The fact appears to be, however, that shortly before defendants erected the buildings on their lot, they sought information—from what source does not appear- in the record— as to the location of the division lines of their lot with that of plaintiffs on the west and No. 14 on the east (there appears to be no No. 13 on the map), and as a result two iron pins were placed at what they evidently regarded as the northwest and northeast corners of their lot. This information turned out to be unreliable, for the reason that the evidence at the trial disclosed that the pin at the so-called northwest corner of their lot was thirteen and twenty hundredths feet over on the front line of plaintiffs’ lot, and by like token the pin at the northeast corner was the same distance westerly on their own lot from the beginning point o£ the division line thereof with Fo. 14. It also later developed that plaintiffs’ bungalow overlapped the division line between their lot and Fo. 10, adjoining on the west; thereupon they purchased that lot, so that at the time of the trial they were the owners of Fos. 10 and 11. Defendants in erecting their garage obviously were misled by the wrongly placed pins in the front line of their lot and the mislocation of the structure naturally followed. Plaintiffs’ suit was accordingly brought to eject them.

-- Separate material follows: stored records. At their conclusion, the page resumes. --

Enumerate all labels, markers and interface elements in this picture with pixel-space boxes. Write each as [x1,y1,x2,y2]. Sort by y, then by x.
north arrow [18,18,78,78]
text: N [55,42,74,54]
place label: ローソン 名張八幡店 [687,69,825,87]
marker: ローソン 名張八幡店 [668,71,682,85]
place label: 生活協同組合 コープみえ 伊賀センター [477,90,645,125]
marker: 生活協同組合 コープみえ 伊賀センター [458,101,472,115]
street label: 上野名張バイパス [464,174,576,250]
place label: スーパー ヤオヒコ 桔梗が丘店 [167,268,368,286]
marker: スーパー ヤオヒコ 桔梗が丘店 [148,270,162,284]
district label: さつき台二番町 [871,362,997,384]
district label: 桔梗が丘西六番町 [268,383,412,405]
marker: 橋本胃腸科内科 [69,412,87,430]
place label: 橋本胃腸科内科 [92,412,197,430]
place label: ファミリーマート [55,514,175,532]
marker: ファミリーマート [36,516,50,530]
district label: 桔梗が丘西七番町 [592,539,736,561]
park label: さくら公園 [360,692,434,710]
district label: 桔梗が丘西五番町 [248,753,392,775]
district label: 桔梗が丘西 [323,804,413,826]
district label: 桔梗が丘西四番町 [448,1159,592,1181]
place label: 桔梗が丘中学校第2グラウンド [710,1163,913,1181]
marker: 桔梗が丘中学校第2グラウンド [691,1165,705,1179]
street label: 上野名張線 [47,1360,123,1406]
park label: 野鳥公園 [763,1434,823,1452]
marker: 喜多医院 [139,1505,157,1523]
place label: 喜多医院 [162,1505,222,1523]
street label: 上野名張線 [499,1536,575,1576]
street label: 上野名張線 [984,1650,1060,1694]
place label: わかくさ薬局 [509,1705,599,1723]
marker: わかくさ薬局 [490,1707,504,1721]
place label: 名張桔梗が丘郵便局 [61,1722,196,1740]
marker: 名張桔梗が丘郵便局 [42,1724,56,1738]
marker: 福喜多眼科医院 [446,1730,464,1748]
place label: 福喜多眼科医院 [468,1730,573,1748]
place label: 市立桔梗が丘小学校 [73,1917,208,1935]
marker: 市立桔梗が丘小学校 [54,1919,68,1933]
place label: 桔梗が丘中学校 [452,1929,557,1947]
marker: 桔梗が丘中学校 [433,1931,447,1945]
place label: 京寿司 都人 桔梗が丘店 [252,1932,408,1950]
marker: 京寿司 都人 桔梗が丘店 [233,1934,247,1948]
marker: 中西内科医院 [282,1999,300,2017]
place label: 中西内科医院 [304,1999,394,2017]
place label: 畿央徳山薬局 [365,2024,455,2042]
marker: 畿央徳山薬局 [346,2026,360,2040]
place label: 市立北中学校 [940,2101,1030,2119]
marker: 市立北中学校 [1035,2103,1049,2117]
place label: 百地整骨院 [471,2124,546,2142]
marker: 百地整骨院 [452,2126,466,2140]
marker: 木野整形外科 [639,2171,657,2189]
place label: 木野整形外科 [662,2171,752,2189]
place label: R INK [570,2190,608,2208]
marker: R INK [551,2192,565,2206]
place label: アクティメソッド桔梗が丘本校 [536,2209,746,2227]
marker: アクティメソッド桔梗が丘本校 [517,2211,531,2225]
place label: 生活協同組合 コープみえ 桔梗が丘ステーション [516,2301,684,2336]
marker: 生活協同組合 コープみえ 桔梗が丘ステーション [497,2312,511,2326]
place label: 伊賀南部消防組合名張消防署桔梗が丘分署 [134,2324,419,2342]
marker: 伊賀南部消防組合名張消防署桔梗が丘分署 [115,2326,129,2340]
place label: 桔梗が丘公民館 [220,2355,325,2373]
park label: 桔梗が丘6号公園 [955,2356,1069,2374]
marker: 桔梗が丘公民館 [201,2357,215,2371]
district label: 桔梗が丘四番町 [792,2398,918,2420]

The foregoing are the fair deductions from the evidence offered at the trial. Since the solution of the problem submitted was largely a matter of mathematics and the litigants depended almost entirely on their respective surveyors, it cannot be said that the verdict was contrary to the weight of the evidence. Defendants unfortunately appear to have been misinformed as to the exact location of the beginning point of the division line between their lot and that of plaintiffs, as to which there does not appear to have been any good reason. It suffices to say that the testimony of plaintiffs’ surveyor, a man of many years experience, was subject to credence by the jury and was not overcome by any evidence of a convincing character offered by defendants. A careful review of the evidence leads to the'conclusion that the rule to show cause must be discharged, but without costs.